Comment From: bclozel
The HTTP status doesn't imply success or failure from an application nor a client perspective, it just points to the HTTP response status. If the status was not set when the connection was interrupted, then we can only imply the default: 200 OK.
Note that the outcome tag is set to "UNKNOWN", which is really the case here: we don't know if the server took longer than the configured timeout on the client side, or if the client didn't need the response after all. This can happen a lot with scatter/gather use cases with WebClient.
Here's the problem with setting HTTP 400 here:
- if the client has a really short timeout or cancelled because it didn't need the info after all, should we still count this as an invalid request?
- if server takes too long, maybe we would have hit a server timeout and a 500 status instead?

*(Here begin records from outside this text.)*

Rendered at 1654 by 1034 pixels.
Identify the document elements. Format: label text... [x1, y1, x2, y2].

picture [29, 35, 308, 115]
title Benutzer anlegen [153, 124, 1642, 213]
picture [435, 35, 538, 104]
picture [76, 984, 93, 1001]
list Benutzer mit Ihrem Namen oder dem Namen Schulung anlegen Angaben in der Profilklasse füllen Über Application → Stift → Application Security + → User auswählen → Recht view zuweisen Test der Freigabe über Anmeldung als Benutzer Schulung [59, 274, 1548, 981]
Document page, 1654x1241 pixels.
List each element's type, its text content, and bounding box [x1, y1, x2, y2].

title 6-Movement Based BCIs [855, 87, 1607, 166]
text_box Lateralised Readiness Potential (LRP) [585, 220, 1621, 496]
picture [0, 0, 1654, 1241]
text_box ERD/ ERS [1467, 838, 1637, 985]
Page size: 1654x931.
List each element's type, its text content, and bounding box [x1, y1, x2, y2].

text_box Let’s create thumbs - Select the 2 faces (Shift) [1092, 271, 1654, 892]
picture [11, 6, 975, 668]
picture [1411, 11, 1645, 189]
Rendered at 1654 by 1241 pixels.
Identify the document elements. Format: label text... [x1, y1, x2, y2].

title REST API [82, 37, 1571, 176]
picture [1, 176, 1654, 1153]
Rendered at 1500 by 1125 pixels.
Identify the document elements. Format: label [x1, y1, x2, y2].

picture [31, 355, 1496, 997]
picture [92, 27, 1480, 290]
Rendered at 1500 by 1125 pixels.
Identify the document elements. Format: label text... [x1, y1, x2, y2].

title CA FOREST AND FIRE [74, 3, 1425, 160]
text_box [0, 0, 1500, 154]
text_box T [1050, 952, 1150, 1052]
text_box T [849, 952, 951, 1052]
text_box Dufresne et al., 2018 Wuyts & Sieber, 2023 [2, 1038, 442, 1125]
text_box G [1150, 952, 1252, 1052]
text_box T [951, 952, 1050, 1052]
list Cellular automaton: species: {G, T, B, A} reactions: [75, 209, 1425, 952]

- the exception and outcome tags already describe quite well the situation: client disconnected and we don't know why
As discussed in https://github.com/spring-projects/spring-boot/issues/18444#issuecomment-541181924, there is no strong agreement there on the metrics side of things, and "UNKNOWN" is the recommendation so far. As for the HTTP status itself, I don't think we should change its meaning - we should either take what was set or leave the default.
Comment From: jtorkkel
In metrics / Grafana we normally use only "status", outcome is not used as "overlapping". outcome was added only in springboot2. In spingboot1 outcome was missing, at least from initial versions. Using both complicates all the queries because you must filter outcome="UNKNOWN", from success queries. To avoid extra filtering any status=4xx error code eliminate need to update tens of dashboards.
Comment From: bclozel
I completely understand the problem with dashboards, unfortunately there is no way to solve that without breaking other apps or making tags up from unknown data. I'm closing this issue for now, feel free to comment it with new information.
Comment From: s-volkov-1
Hello, I described related problem in stackoverflow post: https://stackoverflow.com/questions/69913027/webflux-cancelledserverwebexchangeexception-appears-in-metrics-for-seemingly-no TLDR: up to ~10% of requests to my server end up with CancelledServerWebExchangeException, according to prometheus metrics. But from the client perspective, everything with these requests looks fine.
Comment From: s-volkov-1
@bclozel could you have a look?